» **TASK**
Repeat nothing but the lines below running from the one containing "(l) to represent" to the one containing "(m) to promote". Keep both end lines.

» **MATERIALS PROVIDED**
:::
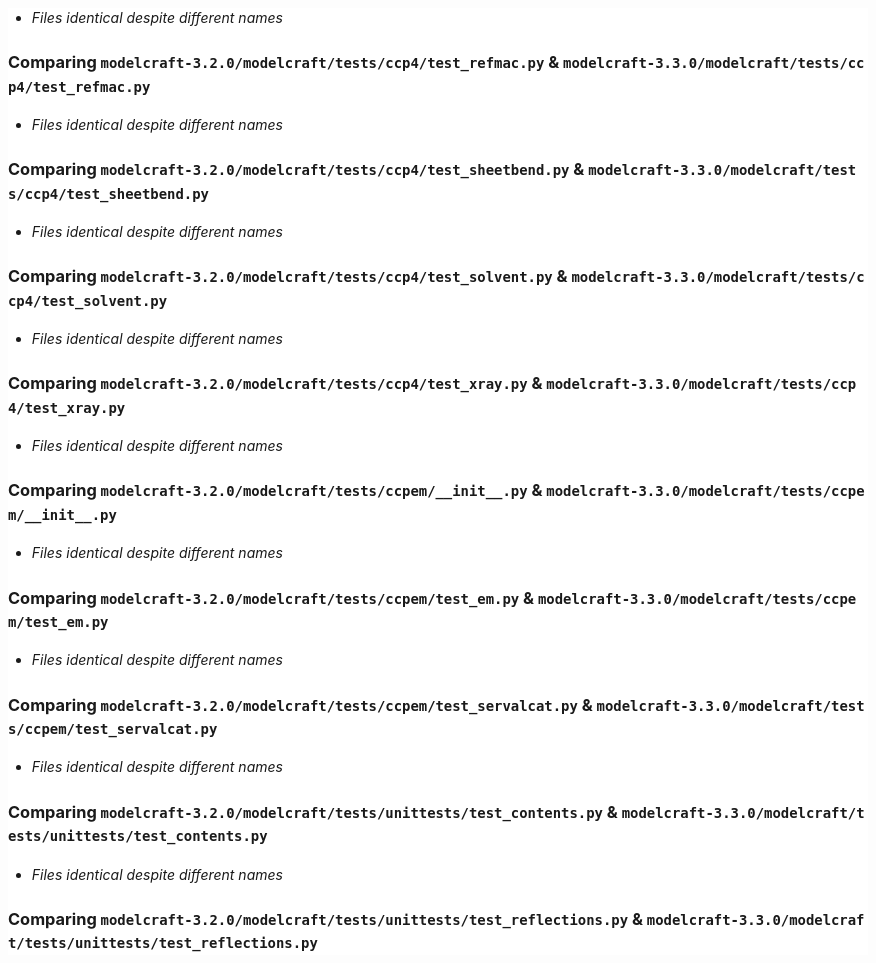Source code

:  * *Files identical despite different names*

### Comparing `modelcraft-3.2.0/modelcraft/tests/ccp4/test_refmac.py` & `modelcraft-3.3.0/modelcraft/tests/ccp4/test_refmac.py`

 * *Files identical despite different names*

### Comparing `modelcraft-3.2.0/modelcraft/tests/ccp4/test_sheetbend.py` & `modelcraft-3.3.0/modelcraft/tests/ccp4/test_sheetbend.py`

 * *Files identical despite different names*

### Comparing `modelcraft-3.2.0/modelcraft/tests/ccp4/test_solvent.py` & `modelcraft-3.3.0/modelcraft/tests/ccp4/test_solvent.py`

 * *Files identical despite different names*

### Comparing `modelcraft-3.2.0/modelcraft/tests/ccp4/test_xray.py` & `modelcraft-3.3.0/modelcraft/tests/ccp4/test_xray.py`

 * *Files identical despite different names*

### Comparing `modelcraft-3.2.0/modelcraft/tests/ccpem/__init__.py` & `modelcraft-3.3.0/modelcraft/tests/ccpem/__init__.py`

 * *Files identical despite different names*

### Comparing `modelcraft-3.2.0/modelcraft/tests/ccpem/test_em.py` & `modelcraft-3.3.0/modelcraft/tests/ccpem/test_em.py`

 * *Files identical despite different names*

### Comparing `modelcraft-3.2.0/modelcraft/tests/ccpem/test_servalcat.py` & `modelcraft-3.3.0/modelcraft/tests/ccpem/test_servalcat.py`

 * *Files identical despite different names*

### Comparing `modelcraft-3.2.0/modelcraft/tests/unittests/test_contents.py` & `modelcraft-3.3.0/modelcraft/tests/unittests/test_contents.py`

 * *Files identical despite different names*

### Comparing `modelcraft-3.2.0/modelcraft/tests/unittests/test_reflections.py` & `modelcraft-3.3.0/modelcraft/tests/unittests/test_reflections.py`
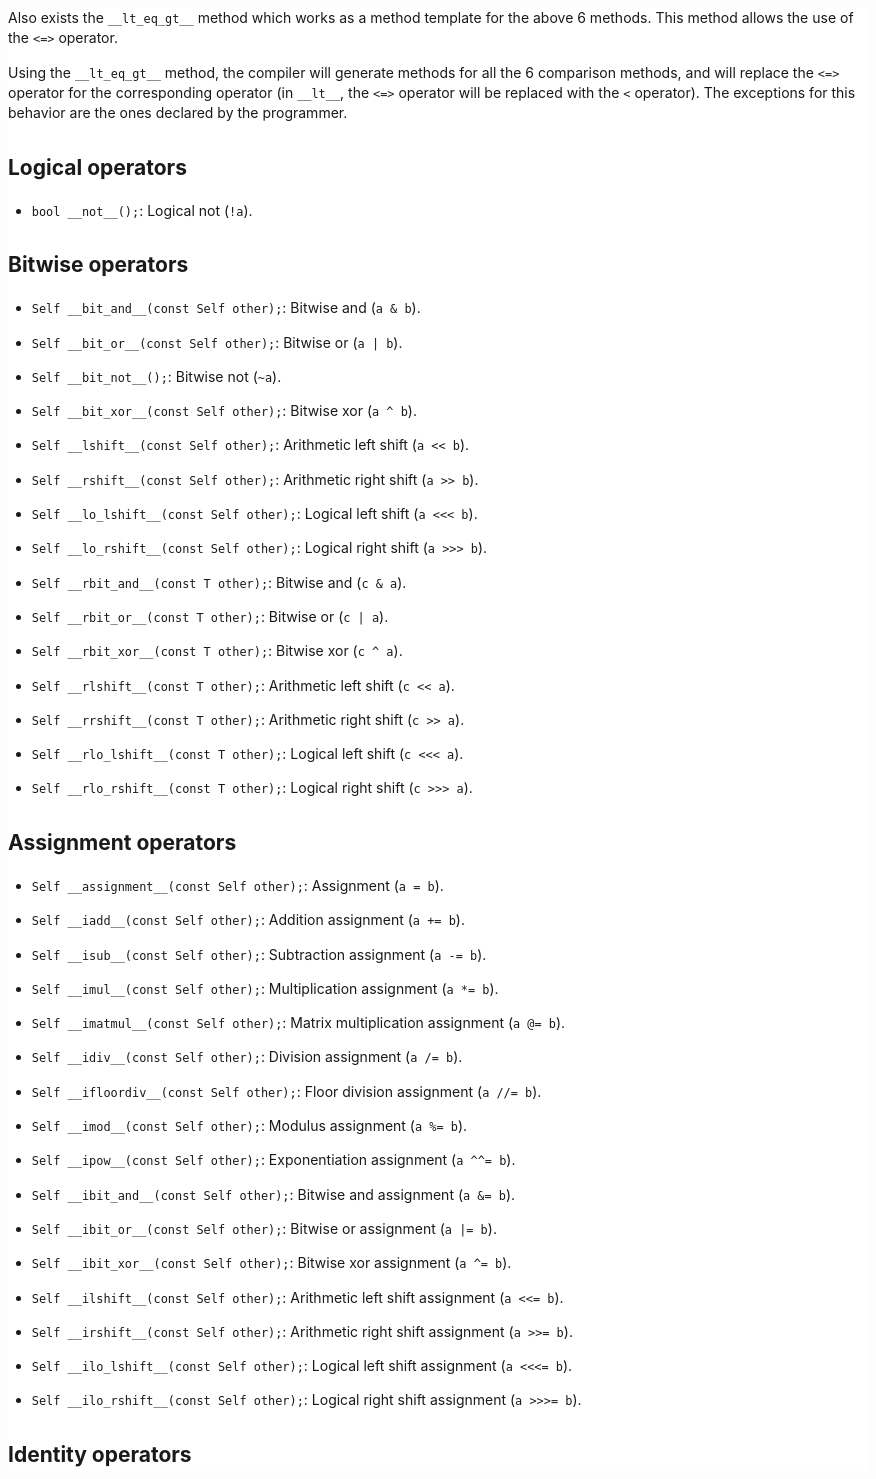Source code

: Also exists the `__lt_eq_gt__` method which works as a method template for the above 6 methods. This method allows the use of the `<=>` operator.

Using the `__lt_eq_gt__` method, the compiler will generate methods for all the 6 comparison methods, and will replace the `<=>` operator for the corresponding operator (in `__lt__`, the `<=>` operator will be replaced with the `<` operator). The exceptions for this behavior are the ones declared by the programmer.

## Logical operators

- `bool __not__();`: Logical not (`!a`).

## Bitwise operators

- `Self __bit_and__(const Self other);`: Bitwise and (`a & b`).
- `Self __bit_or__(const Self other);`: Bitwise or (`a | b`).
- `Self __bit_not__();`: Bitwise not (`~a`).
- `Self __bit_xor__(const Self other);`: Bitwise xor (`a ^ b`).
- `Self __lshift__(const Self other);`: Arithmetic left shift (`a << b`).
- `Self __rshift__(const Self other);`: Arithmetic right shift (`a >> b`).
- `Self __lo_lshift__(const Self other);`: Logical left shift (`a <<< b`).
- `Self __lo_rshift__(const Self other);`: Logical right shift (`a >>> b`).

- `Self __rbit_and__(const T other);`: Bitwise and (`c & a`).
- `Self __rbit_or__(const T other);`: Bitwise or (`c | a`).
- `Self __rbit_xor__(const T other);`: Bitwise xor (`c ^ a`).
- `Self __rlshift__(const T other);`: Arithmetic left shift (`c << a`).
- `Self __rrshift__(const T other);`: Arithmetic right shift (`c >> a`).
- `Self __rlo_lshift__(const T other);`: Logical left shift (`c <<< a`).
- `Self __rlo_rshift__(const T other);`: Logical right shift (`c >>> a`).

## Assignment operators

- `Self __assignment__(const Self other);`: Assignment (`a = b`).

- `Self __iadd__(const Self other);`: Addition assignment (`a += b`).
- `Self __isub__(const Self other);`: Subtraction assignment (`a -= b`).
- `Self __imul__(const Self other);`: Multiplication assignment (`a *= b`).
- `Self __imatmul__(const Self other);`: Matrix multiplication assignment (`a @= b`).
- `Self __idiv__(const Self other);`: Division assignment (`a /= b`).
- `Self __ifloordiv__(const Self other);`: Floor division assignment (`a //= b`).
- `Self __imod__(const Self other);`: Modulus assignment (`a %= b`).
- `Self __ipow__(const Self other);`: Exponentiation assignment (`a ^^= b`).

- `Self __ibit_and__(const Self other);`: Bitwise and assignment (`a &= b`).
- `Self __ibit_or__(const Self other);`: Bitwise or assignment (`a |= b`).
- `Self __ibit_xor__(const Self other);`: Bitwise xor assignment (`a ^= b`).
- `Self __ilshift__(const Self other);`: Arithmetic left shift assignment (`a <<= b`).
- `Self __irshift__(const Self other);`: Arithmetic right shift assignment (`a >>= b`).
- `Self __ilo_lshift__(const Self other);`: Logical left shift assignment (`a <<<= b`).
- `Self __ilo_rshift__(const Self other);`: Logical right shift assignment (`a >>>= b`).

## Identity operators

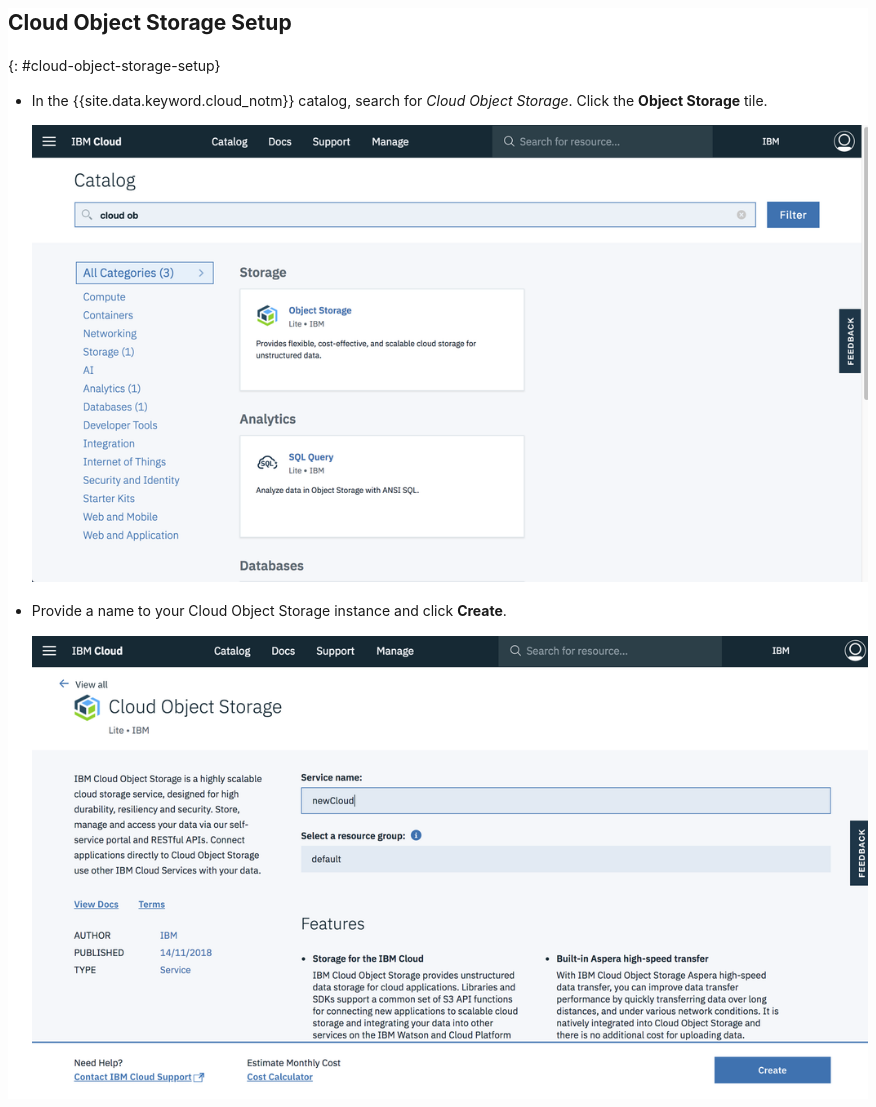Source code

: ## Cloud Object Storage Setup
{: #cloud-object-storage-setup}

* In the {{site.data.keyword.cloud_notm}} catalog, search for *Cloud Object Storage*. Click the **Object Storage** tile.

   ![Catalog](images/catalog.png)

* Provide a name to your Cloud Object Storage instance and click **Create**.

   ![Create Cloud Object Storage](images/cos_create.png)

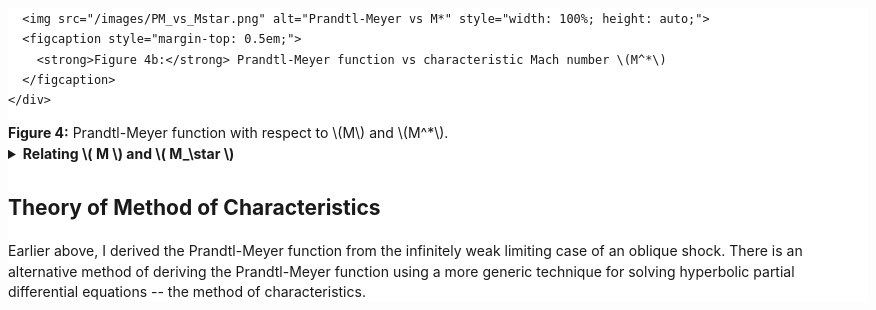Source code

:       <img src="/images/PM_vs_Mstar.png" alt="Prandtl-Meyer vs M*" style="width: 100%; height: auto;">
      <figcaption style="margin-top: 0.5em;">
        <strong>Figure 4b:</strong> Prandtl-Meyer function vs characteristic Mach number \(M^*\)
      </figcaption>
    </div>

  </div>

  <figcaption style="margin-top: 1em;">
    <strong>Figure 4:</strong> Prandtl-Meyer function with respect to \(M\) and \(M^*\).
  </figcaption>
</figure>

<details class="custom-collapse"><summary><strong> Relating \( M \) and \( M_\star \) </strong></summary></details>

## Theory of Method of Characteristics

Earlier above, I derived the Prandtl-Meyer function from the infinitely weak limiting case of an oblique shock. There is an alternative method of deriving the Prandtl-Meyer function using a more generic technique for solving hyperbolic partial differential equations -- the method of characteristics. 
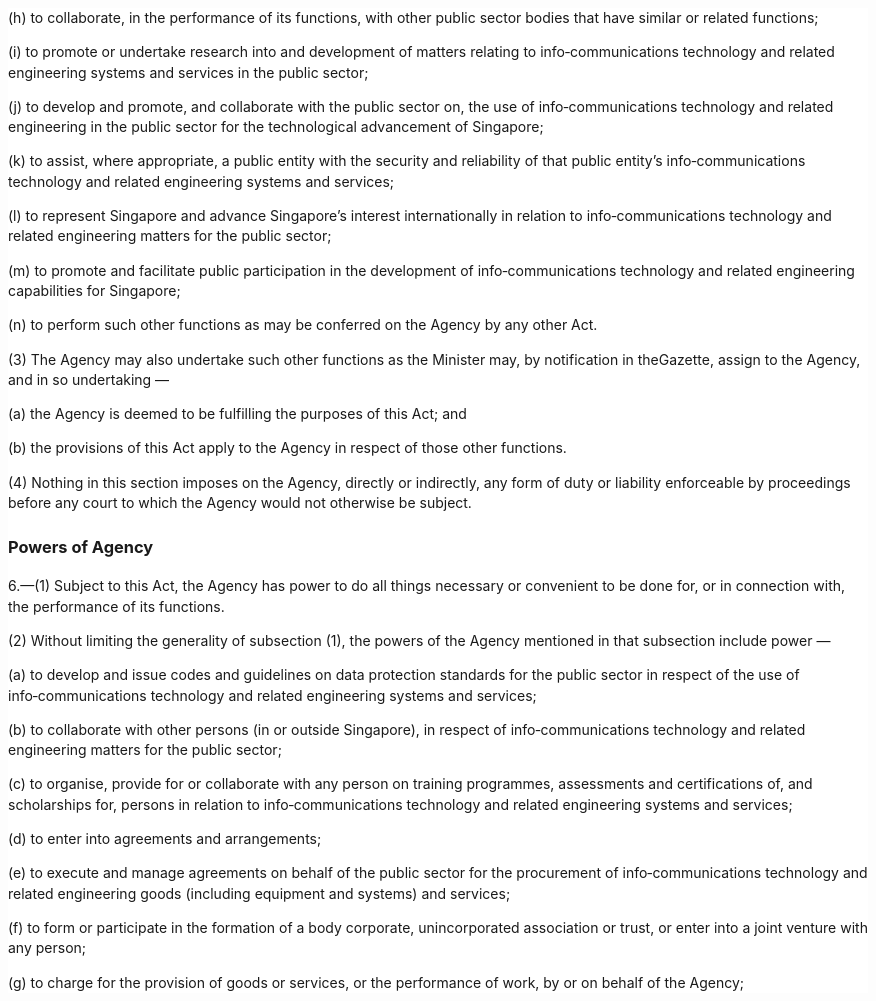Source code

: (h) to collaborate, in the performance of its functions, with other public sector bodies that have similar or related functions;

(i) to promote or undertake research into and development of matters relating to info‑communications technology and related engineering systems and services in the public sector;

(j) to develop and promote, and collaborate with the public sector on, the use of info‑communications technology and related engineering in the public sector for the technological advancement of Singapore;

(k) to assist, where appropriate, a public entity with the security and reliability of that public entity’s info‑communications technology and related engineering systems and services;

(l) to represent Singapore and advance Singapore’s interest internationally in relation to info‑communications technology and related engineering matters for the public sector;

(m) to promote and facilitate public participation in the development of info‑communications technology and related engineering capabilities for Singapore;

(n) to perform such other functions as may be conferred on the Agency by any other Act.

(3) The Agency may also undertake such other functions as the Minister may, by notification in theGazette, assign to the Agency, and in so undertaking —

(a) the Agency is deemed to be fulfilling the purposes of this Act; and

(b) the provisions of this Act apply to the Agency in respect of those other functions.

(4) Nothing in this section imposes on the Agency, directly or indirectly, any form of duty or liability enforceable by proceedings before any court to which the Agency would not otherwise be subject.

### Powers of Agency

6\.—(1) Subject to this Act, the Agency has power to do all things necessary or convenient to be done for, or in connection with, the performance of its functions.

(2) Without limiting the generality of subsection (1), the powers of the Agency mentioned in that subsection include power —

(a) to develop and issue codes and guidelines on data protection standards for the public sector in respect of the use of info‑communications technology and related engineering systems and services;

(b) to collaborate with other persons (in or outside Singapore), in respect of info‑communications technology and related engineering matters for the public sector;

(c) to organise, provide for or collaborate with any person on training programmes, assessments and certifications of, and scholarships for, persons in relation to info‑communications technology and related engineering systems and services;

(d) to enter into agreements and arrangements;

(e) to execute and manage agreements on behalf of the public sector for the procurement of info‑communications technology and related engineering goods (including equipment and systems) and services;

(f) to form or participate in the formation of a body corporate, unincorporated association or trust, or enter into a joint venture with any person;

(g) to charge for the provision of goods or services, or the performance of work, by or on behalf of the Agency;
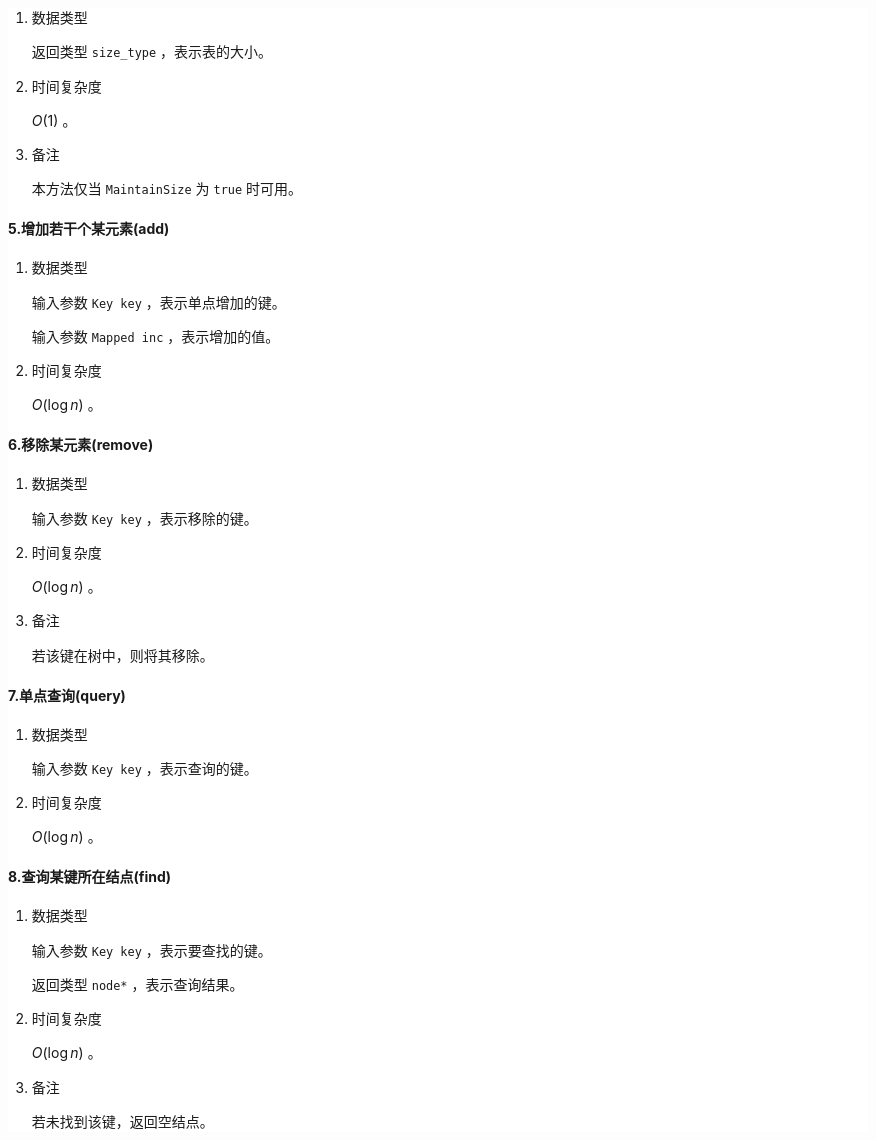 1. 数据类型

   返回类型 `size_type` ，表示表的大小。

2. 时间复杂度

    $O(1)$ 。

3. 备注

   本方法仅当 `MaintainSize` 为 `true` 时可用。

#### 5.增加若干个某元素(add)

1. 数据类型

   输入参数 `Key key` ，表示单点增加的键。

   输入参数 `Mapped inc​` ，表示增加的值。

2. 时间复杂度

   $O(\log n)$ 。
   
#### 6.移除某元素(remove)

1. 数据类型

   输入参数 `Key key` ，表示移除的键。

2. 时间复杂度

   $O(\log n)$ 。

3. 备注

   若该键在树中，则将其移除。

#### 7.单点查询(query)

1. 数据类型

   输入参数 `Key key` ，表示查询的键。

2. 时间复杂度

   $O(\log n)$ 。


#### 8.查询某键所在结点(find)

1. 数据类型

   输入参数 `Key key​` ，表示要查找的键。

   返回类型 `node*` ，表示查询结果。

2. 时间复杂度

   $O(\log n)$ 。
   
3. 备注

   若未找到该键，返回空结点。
:::
» **SOLUTION TO THIS TASK**
(l) to represent Singapore and advance Singapore’s interest internationally in relation to info‑communications technology and related engineering matters for the public sector;

(m) to promote and facilitate public participation in the development of info‑communications technology and related engineering capabilities for Singapore;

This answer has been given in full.